Köln-Sülz – „Im Grunde genommen geht es uns um Völkerverständigung. Man kann auch sagen Volksverständigung“, erläutert Danny Frede schmunzelnd, mit Alexander Derno einer der beiden Macher des Podcasts „Ostkinder 80/82“. „Wir sind in der DDR aufgewachsen und leben heute beide hier in Köln.

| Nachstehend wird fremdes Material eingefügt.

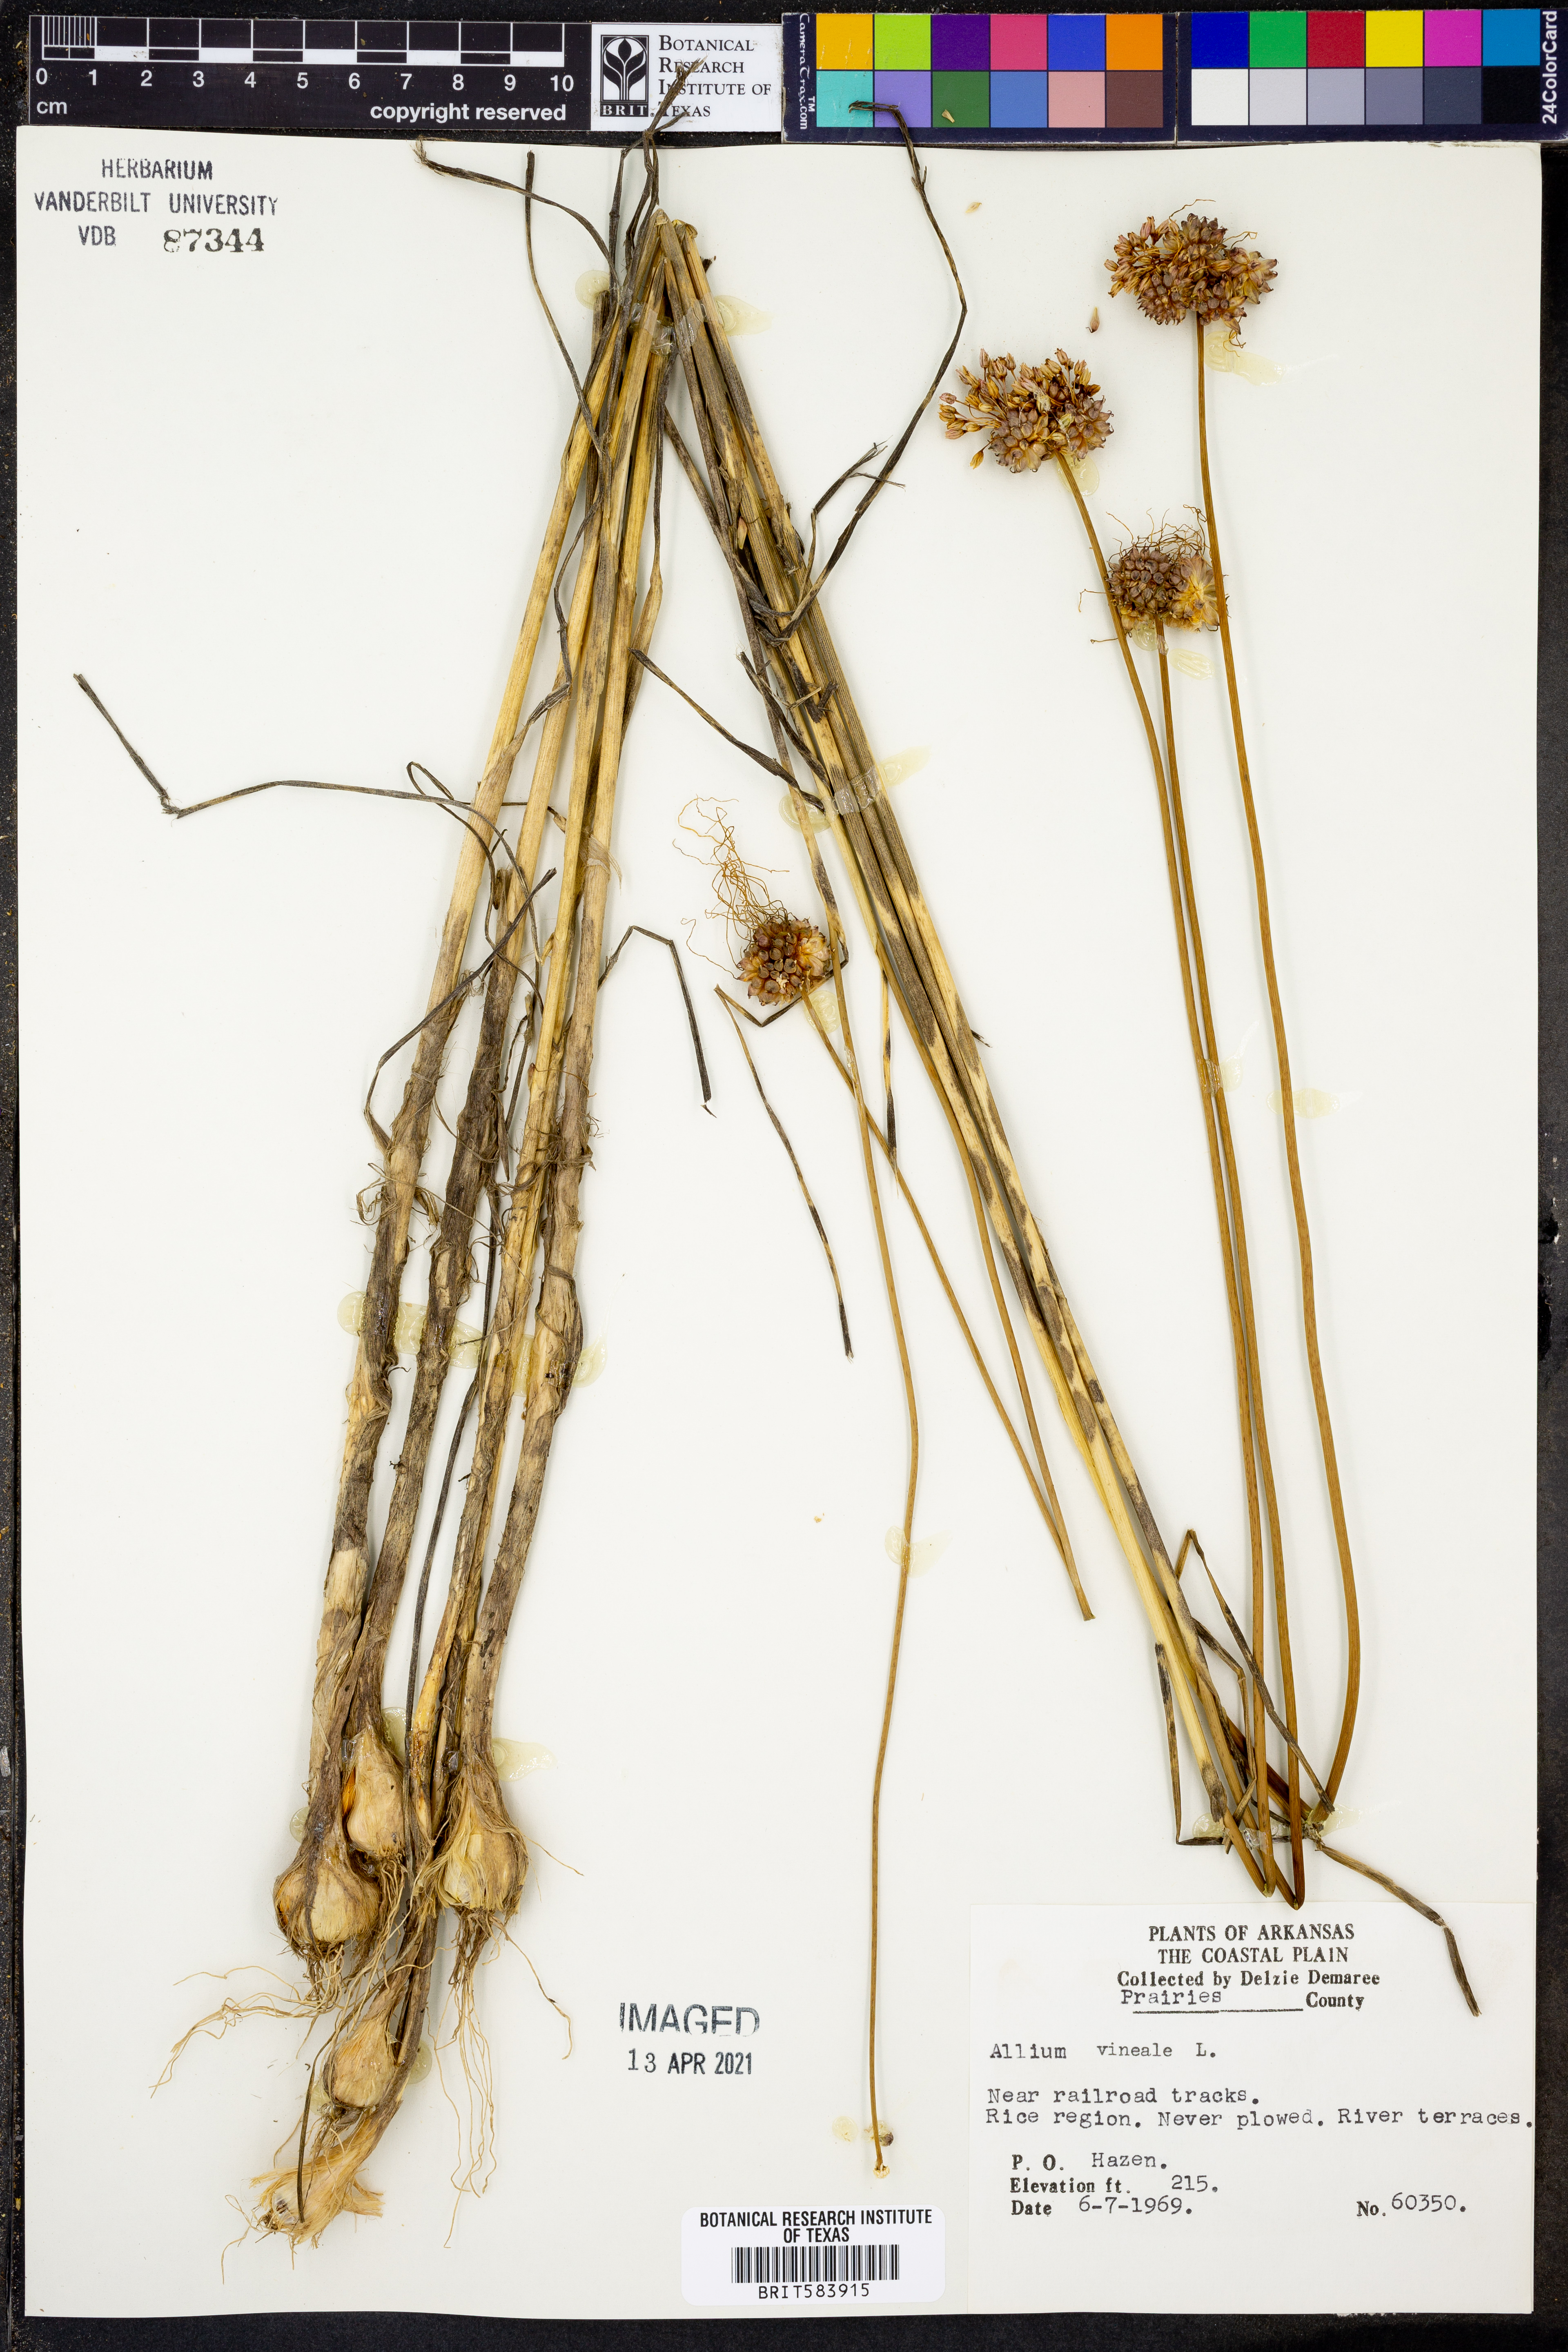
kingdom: Plantae
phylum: Tracheophyta
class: Liliopsida
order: Asparagales
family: Amaryllidaceae
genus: Allium
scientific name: Allium vineale
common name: Crow garlic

Unsere Kernfrage ist: Was hat unsere Kindheit in der DDR mit uns gemacht?“

Denn die Unterschiede zu anderen Gleichaltrigen mit reiner „West“-Sozialisation holten einen in Gesprächen immer wieder ein – man habe als Kind andere Fernsehserien geschaut, andere Süßigkeiten gegessen, und vieles mehr.

Zwischen Köln und DDR: Podcast für „Volksverständigung“

„Wir haben festgestellt, dass ganz viele ungefähr zur gleichen Zeit wie wir aus den neuen in die alten Bundesländer gekommen sind“, ergänzt Derno, der in Sülz lebt, Frede in Zollstock. „Also muss es viele Menschen geben, denen es genauso geht wie uns.“ Denn der politische Osten Deutschlands sei nun mal eine Transformationsgesellschaft.

„Viele aus der früheren DDR hatten ihren Job verloren und ihre bisherige Tätigkeit gewechselt. Von heute auf morgen galten andere Regeln. Man wurde mit Werbung bombardiert und manchmal auch betrogen. Für uns war halt alles neu“, merkt Frede an, der abseits des Podcasts als freiberuflicher Künstler arbeitet. Vor zwei Jahren begann das Podcast-Projekt der beiden Freunde Gestalt anzunehmen; der Titel steht dabei für die beiden Geburtsjahrgänge der Jungs.

Bereits 33 Ausgaben sind online

Alexander Derno, in Rostock aufgewachsen und in der Unternehmens-Kommunikation tätig, und der aus Nord-Thüringen stammende Danny Frede, kamen um die Jahrtausendwende nach Köln und lernten sich um 2005 herum kennen – und entdeckten nach und nach ihre Gemeinsamkeiten und Parallelen. Mittlerweile hat das hochkreative Duo 33 Ausgaben produziert, die zusammen eine Laufzeit von einem Tag, 20 Stunden und 38 Minuten haben.

Ungefähr alle drei bis sechs Wochen – je nach Zeit und Auslastung der beiden – kommt eine weitere Folge hinzu. „Manchmal lernen wir uns sogar in den Folgen noch etwas besser kennen“, berichtet Derno lachend. Die erste Idee, gemeinsam einen solchen Podcast zu machen, hatten beide 2019. Ein Jahr später setzten sie ihr Vorhaben in die Tat um. „Insofern ist es kein typisches Corona-Projekt gewesen, denn die Idee bestand ja schon vorher“, so Frede.

Zwischen Bierverkostung, Politik und Ortskunde

Jede Folge besteht aus drei Teilen. Am Anfang ist das „Wort“ – ein wechselndes Schlagwort, zu dem die beiden dann improvisieren. Das kann etwa „Schulweg“ oder „Rollschuhe“ sein, und nach und nach kommen die alten Erinnerungen und Assoziationen hervor. „Wir beide haben Erinnerungen an die damalige Zeit. Gemeinsam überprüfen wir, ob sie heute noch stimmen“, erläutert Derno.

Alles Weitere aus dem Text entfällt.